Forest Service: no more environmental analysis of forest plans
By JEFF BARNARD
AP Environmental Writer
December 12, 2006
Associated Press Newswires
GRANTS PASS, Ore. (AP) - Long-term management plans for national forests will no longer go through a formal environmental impact statement, the U.S. Forest Service announced Tuesday. Based on a U.S. Supreme Court ruling and a new approach to forest planning, the Forest Service concluded that writing the plans has no effect on the environment, and any projects envisioned by them will still have to go through a formal analysis under the National Environmental Policy Act, said Fred Norbury, associate deputy chief for the national forest system.
"Our thinking was if a plan doesn't cause anything to happen, and it doesn't prohibit anything from happening, it really doesn't have any environmental effects," Norbury said from Washington, D.C.
Conservation groups complained that applying what is called a categorical exclusion to forest plans, the Bush administration was continuing long-term efforts to undercut the National Environmental Policy Act, known as NEPA, which requires agencies to take a hard look at environmental impacts of their projects and include the public in the decisions.
"NEPA is the primary law that enshrines democracy and openness in decisions," Marty Hayden, legislative director for Earthjustice, said from Washington, D.C. "It is also the law that requires the government to take a hard look at the cumulative impacts of their actions on the forest and their plans for the forest going forward.
"The other thing that this ignores is that forest plans make real decisions. Forest plans zone the forests -- what areas are open to or closed to logging, what areas are open to offroad vehicle use, what areas are open to back country recreation, and lots of other issues."
But Norbury said the provisions of the new Forest Service rule actually increased public participation and provided for more accurate information on cumulative impacts, though it would shorten the time to produce a plan to about three years.
Rep. Nick J. Rahall, D-W.Va., who will become the House Resources Committee chairman in the next Congress, said the new rules are part of a continuing effort by the Bush administration to reduce wildlife and watershed protections and make it harder for the public to challenge illegal logging.
NEPA has been a powerful law for conservation groups challenging Bush administration forest policy. A recent federal court ruling that overturned changes to rules banning most logging in inventoried roadless areas cited the lack of environmental impact statement as required by NEPA.
Haden said a court challenge of the new forest planning rules was likely.

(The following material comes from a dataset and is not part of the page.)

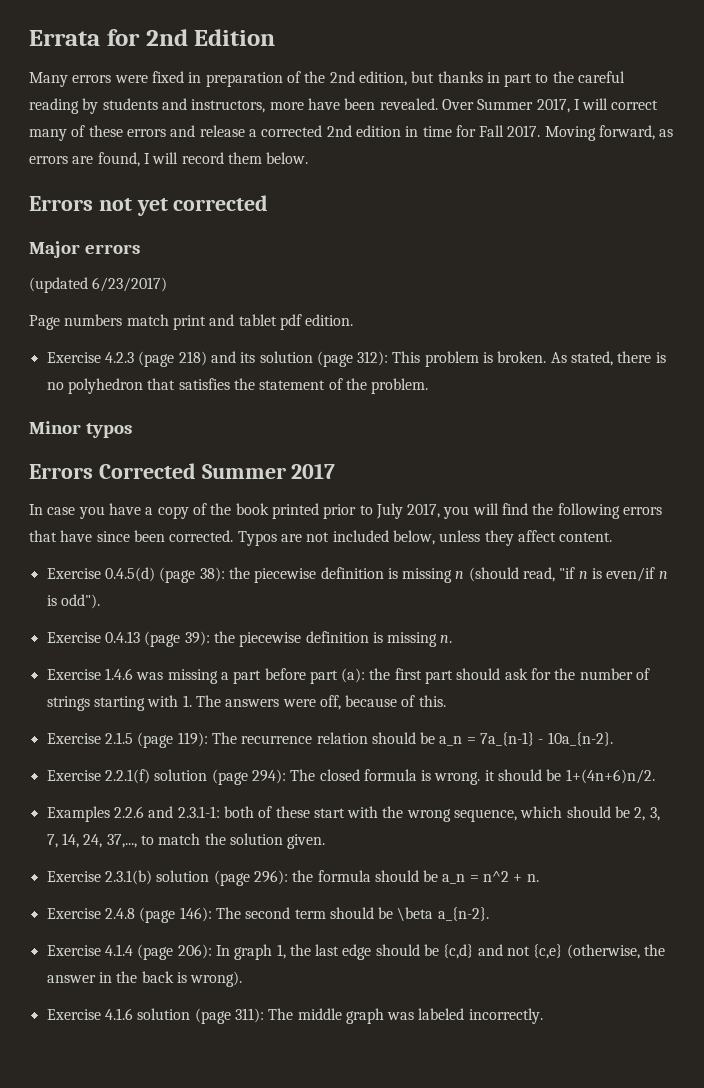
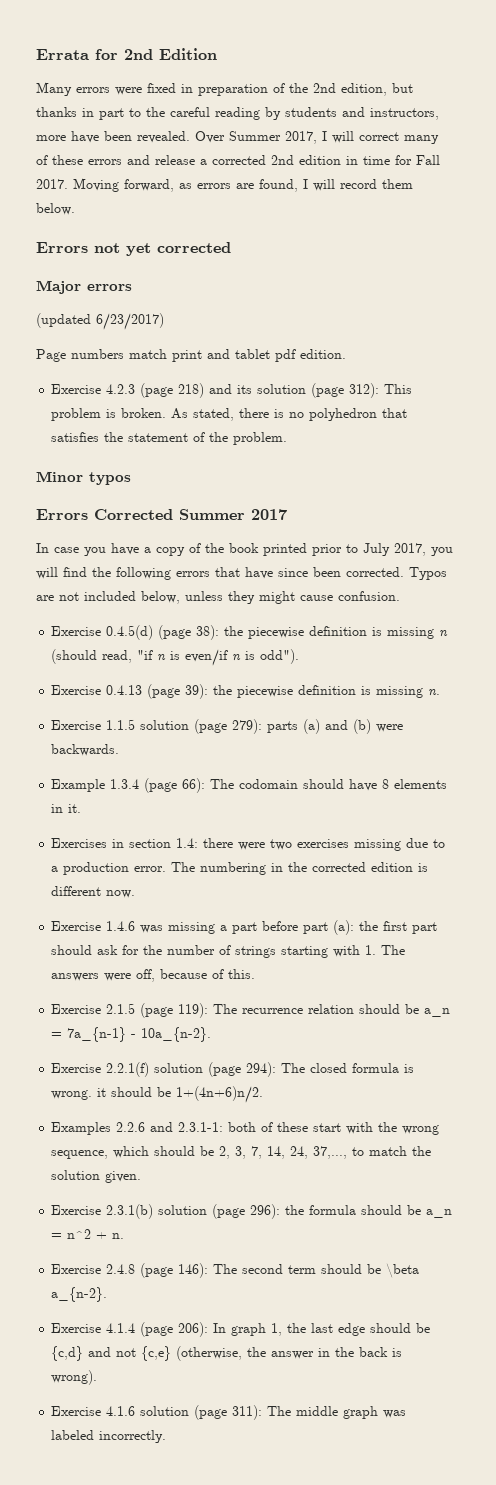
[517,530,613,542] affect content. -> [259,591,400,604] might cause confusion.
(453, 639) none -> [51,719,404,734] [51,744,120,756] [51,778,448,793] [51,804,82,813] [51,838,446,851] [51,862,429,875] [51,886,136,898] // Exercise 1.1.5 solution (page 279): parts (a) and (b) were backwards. // Example 1.3.4 (page 66): The codomain should have 8 elements in it. // Exercises in section 1.4: there were two exercises missing due to a production error. The numbering in the corrected edition is different now.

Chris West, vice president of the American Forest Resource Council, a timber industry group, said the new rule was overdue and likely to be challenged in court by conservationists, as the forest planning regulations issued in 2005 already are.
"NEPA public involvement and detailed analysis needs to be done at the project level where the true consequences to the environment can be assessed," West said. "Wasting time and money, especially court time, on a broad general plan is not in the public interest."
National forests have been preparing 15-year management plans since the 1970s, said Norbury. They once were a list of 15 years' worth of projects, and an environmental impact statement analyzing them.
The Forest Service realized that many of those projects were never done because of changing priorities, and the environmental impact statements were often out of date due to fires, insect infestations and new scientific information, he added.
In 2005, the Bush administration changed the rules, making forest plans more broad-based, focusing on how to improve forest health and restore forests burned by wildfire, rather than individual projects, Norbury said.
About nine of the 125 national forests and national grasslands embark on a new plan every year, and about nine finish them, he said. Plans typically take five to seven years and cost $5 million to $7 million dollars, much of it spent on the environmental impact statement.
The new policy still comes under NEPA, Norbury said. Instead of an environmental impact statement or the lesser environmental analysis, the plans are now covered by a categorical exclusion, a provision of NEPA that says there are no adverse environmental impacts, so no analysis has to be done.